The most famous name to grace the course was the legendary Red Rum, who ran once over the flat in 1967, the same year in which the course was bought by The Jockey Club, who continue to host a full racing calendar all year round.

With Jumps meetings taking place on weekdays and weekends, afternoons and evenings, the racecourse has something for everybody, offering excellent hospitality in the form of raceday packages, elegant hospitality suites, marquees and private boxes.

The first grandstand worthy of the name was opened at the 1809 September meeting and by 1815, a local guide book felt justified in proclaiming: “The Race Course is esteemed one of the best in the kingdom.”

If no invitation had been received to make up a party at one of the country houses in the locale, the gentlemen of the turf would converge on Warwick and take rooms in one of the town’s taverns. A typical day would begin with a splendid ‘public’ breakfast at the Court House in Jury Street.

Racing’s popularity grew and in October 1825, The Sporting Magazine recorded: “At Warwick Races there was a larger concourse of spectators than was ever witnessed at any former meeting. On the second day it was calculated there could not have been less than 50,000 persons present.”

It was the birth of jump racing or steeple chasing that brought the most enthusiastic crowds to Warwick.

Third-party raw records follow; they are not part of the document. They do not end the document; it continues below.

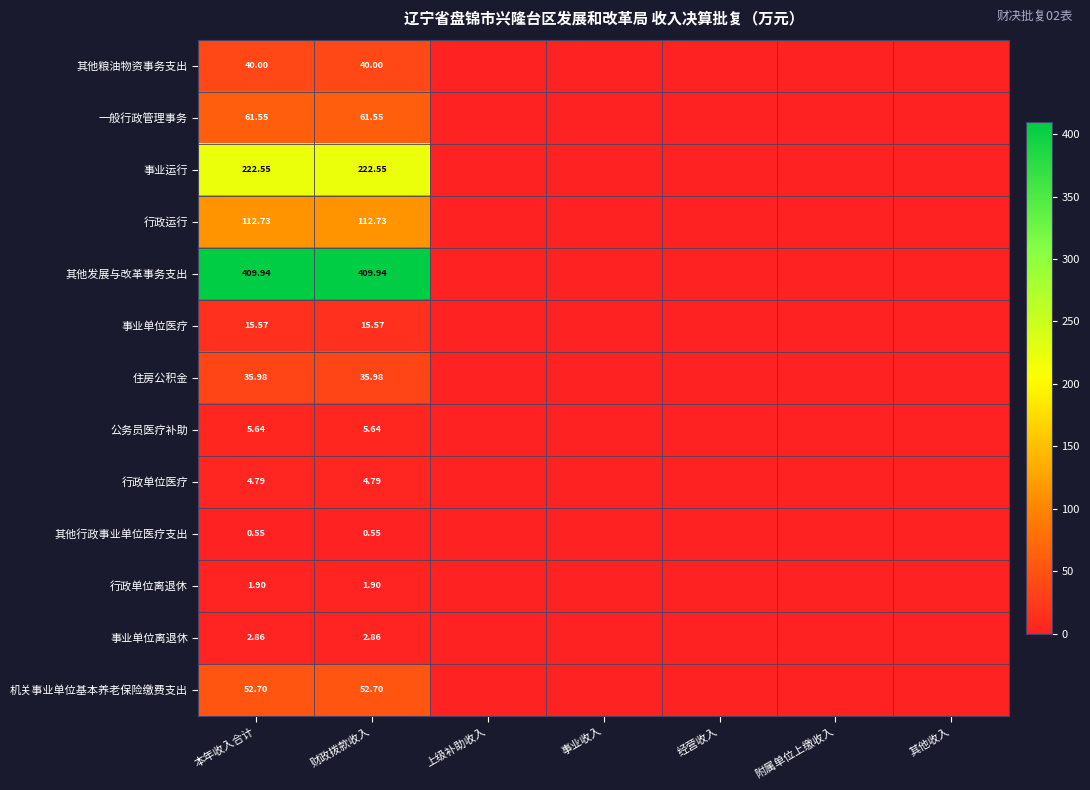

List the labels in order of 住房公积金 value, largest first.

本年收入合计, 财政拨款收入, 上级补助收入, 事业收入, 经营收入, 附属单位上缴收入, 其他收入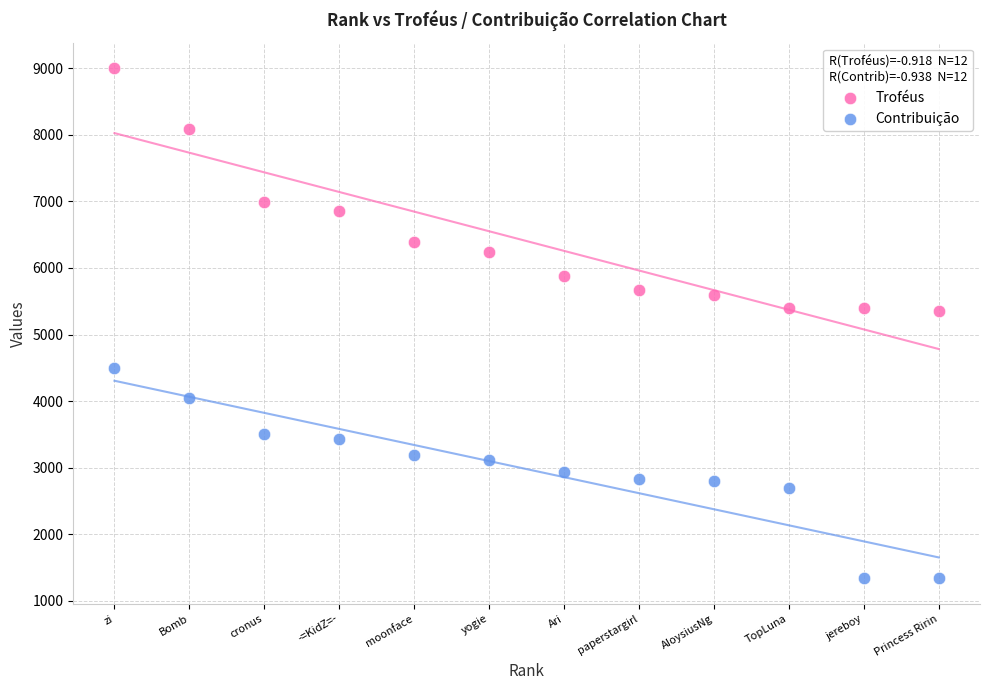

In the Troféus series, what Y value is closest to 7174?

6997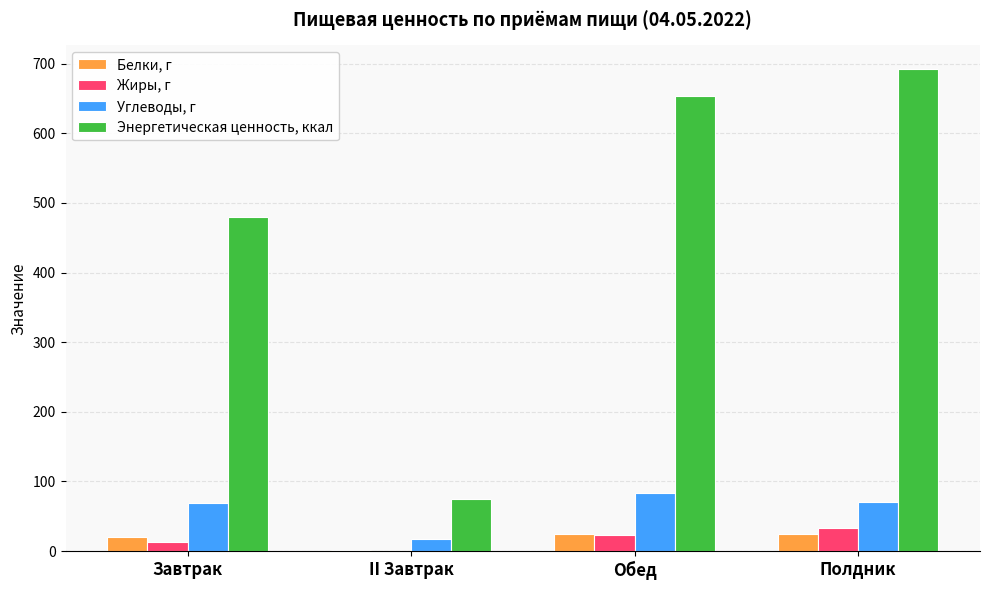

How many groups of bars are there?

4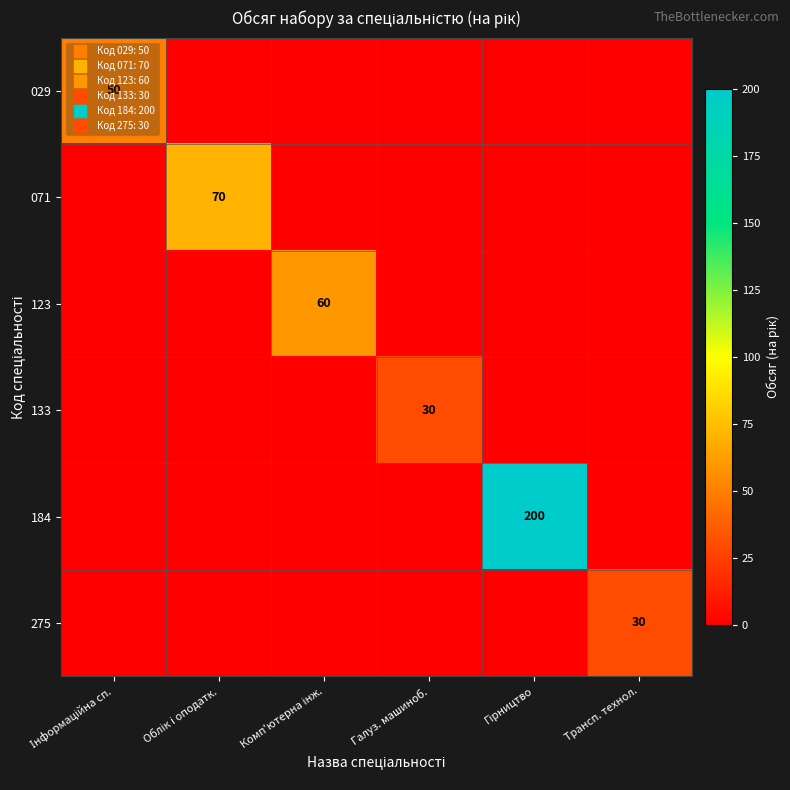

Between Інформаційна сп. and Трансп. технол., which series saw the biggest shift?

029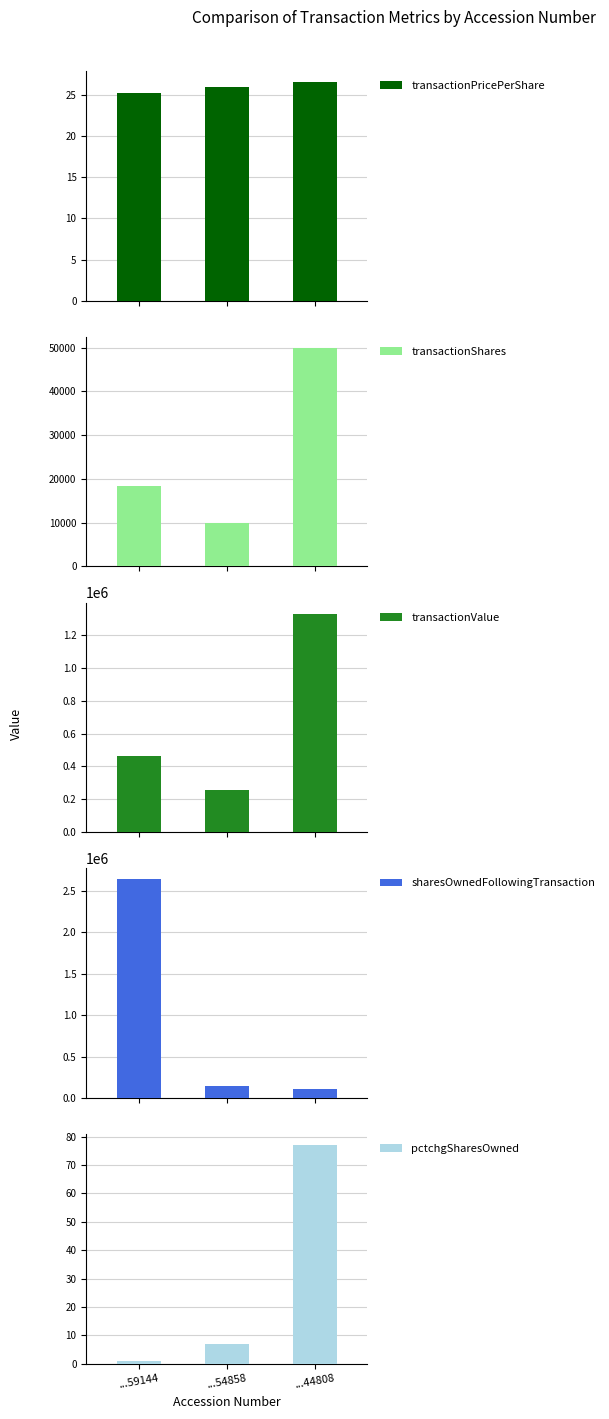

At how many categories does at least one series exceed 426649?

2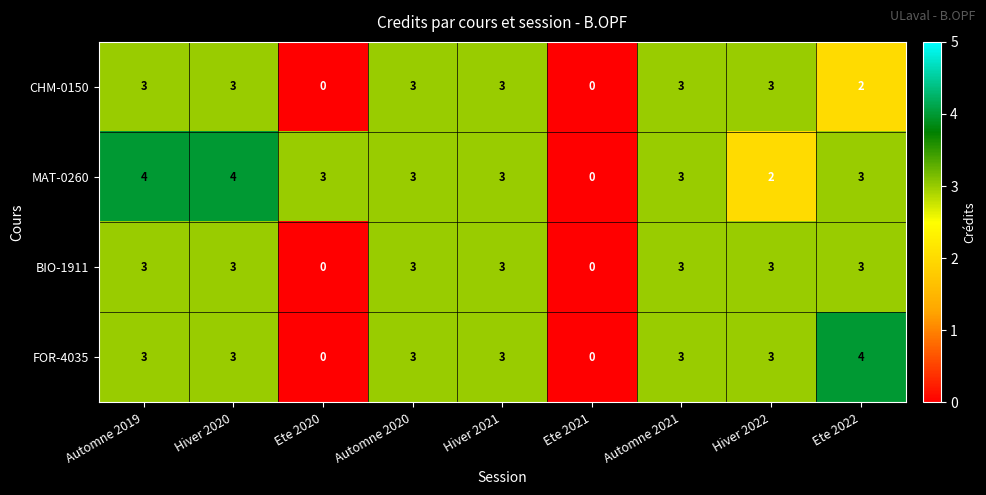

Between Hiver 2020 and Ete 2021, which series saw the biggest shift?

MAT-0260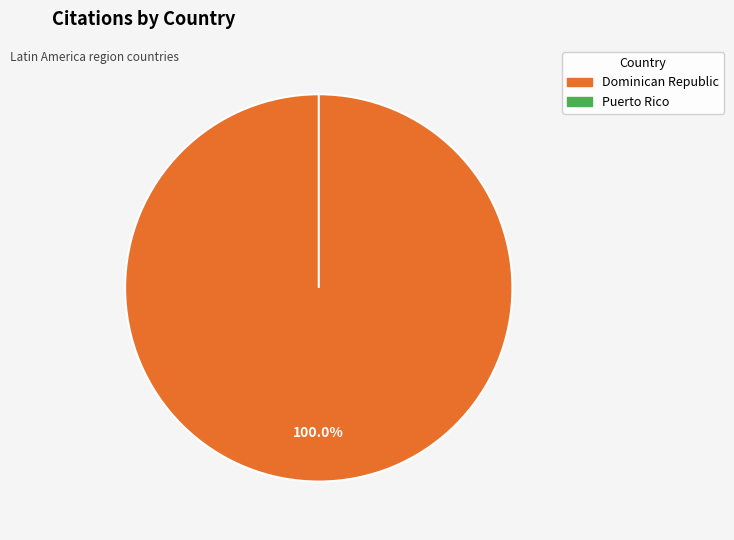

What percentage do Puerto Rico and Dominican Republic together represent?

100.0%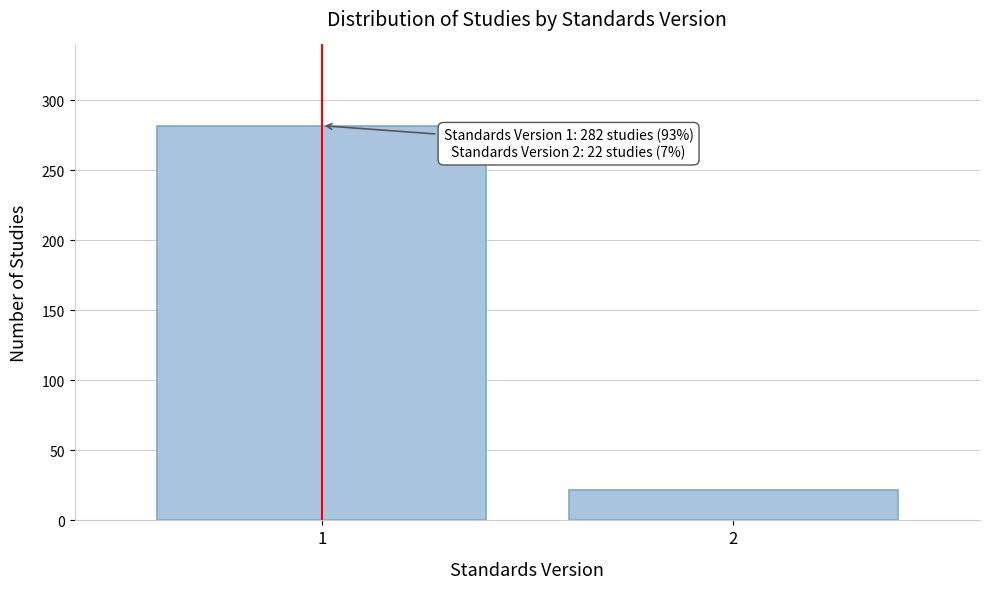

Reading left to right, extract all data points from this chart.

1=282	2=22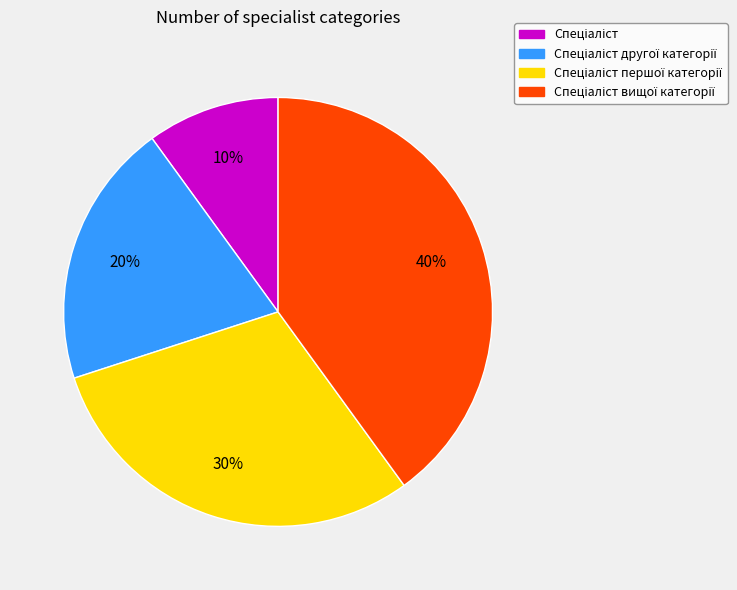

Is there any slice that represents more than half of the pie?

No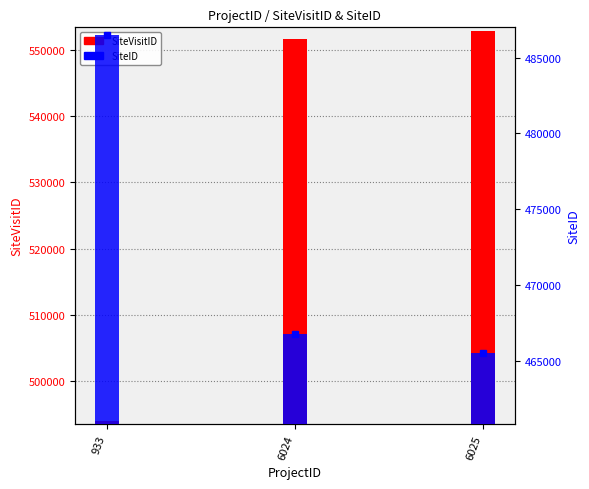

At how many categories does at least one series exceed 487353?

3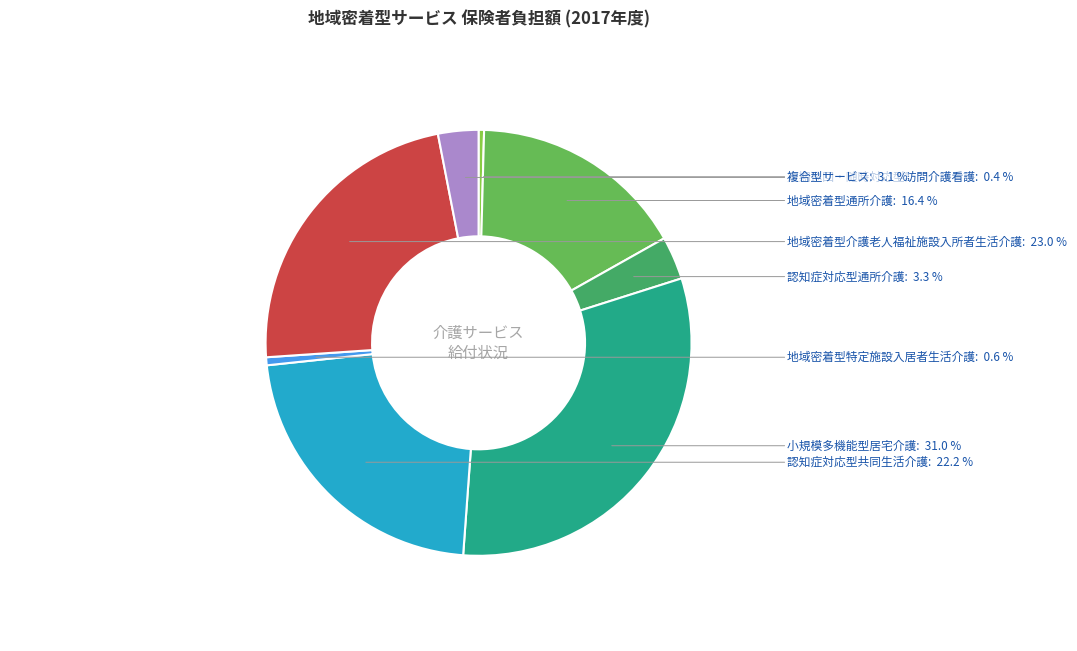

The 小規模多機能型居宅介護 slice represents 37% of the pie. True or false?

False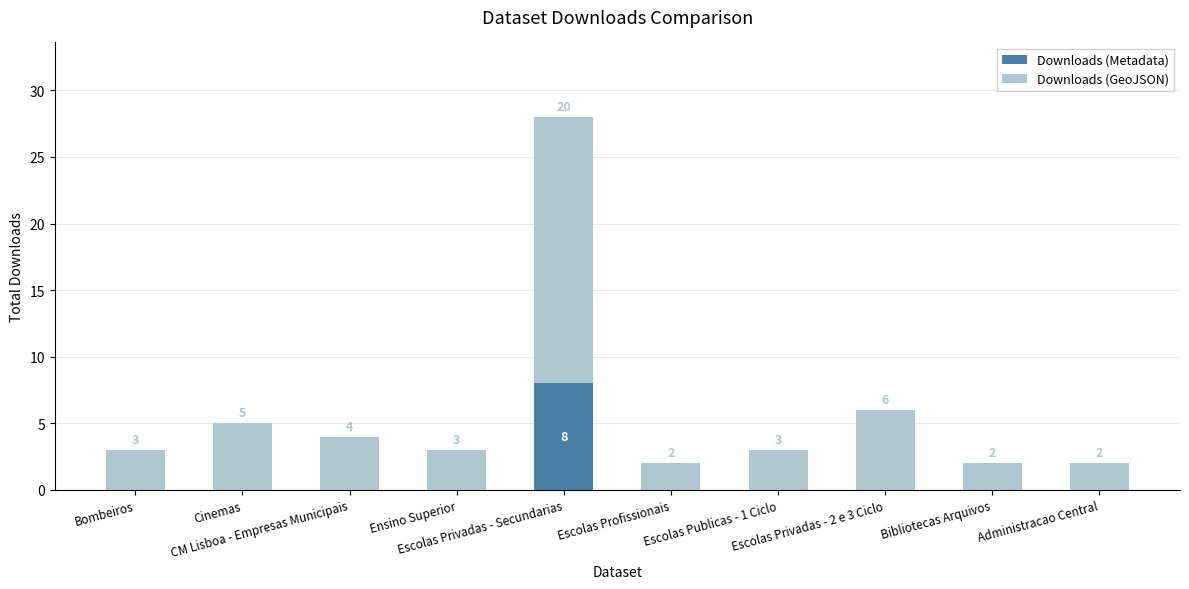

What is the maximum value for Downloads (Metadata)?

8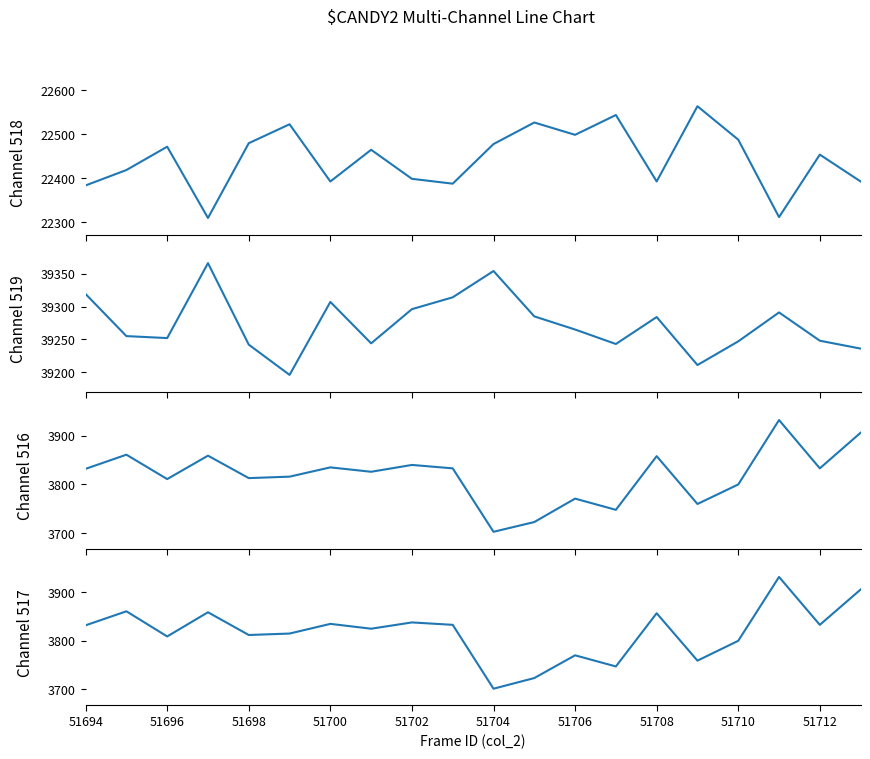

What is the minimum value for Channel 517 (Good)?

3701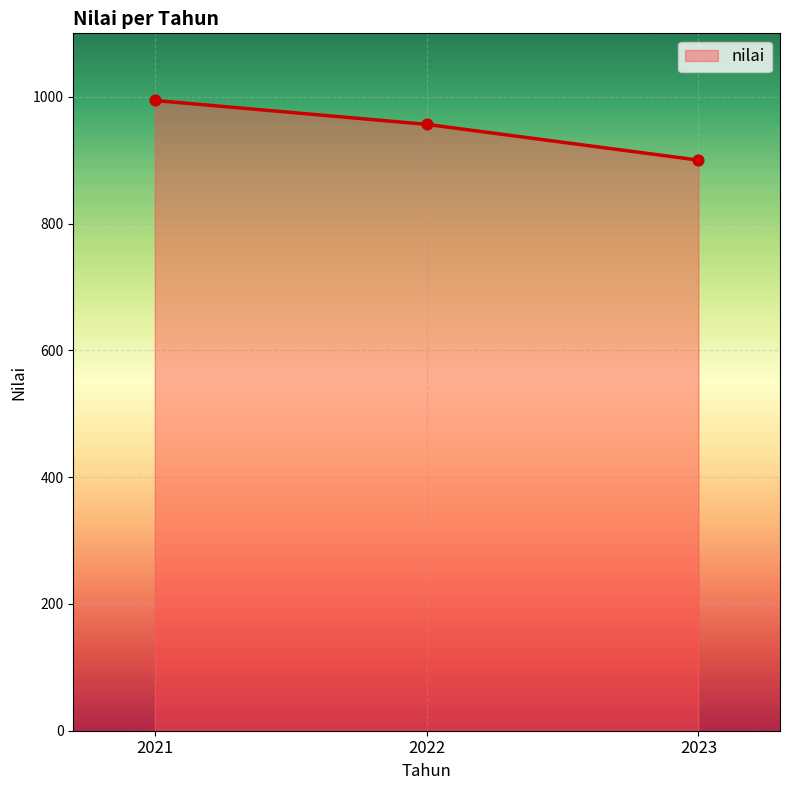

What is the ratio of the value at 2022 to the value at 2021?

1.0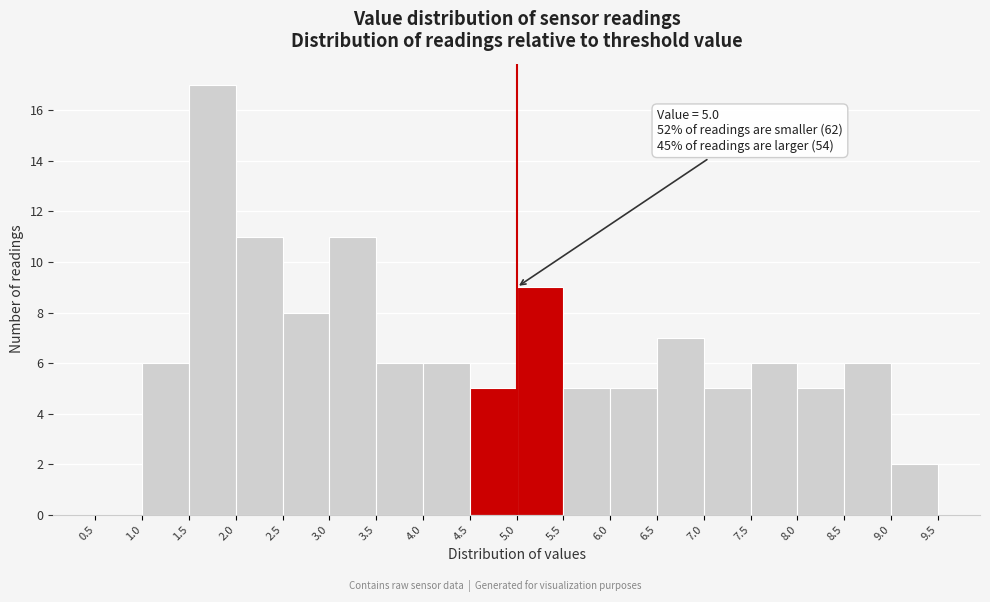

Which range on the x-axis has the tallest bar?

1.5 to 2.0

During this period the steeple chasing craze was spreading, and races were being organised up and down the country during the hunting season.

It was at the spring meeting of 1831 that Warwick can lay claim to being the first British racecourse to include a race over obstacles at an established meeting. This came in the form of a hurdle race over two miles and six flights, making it the earliest jump race result to be found on the racing calendar.

The middle decades of the nineteenth century represented the zenith of racing popularity in Warwickshire. Crowds well in excess of 30,000 were regularly achieved at Warwick’s September meeting and the course was patronised by the elite of the racing world.

But that was to change for the worst.

In the 1870s Warwick Races was rocked by a betting storm, where threats of prosecution abounded. In a letter to The Sportsman of April 3, 1879, it was remarked how attendance of the country gentry at Warwick Races had fallen, “and no doubt this has been caused by the sharpers and roughs swarming the course”.

Racing at Warwick was to survive though.

Continued improvements to the track and facilities at Warwick ensured that 300 years of racing were celebrated in 2007.

Many notable jockeys have raced at Warwick, including Lester Piggott and John Francombe.

Today it remains a popular, friendly course where people go for a fun day out.

And it is very convenient being just a five-minute walk away from the town centre.

Some interesting facts include:

  • Warwick Racecourse was closed during World War II so Italian POWs could be accommodated.
  • In the 19th century, race meetings were accompanied by funfairs, sideshows and visits to the theatre.
  • The racecourse car park apparently lies along one of the county’s most important geological faults, violently active in the distant geological past and perhaps responsible for the Warwick earthquake of September 2000.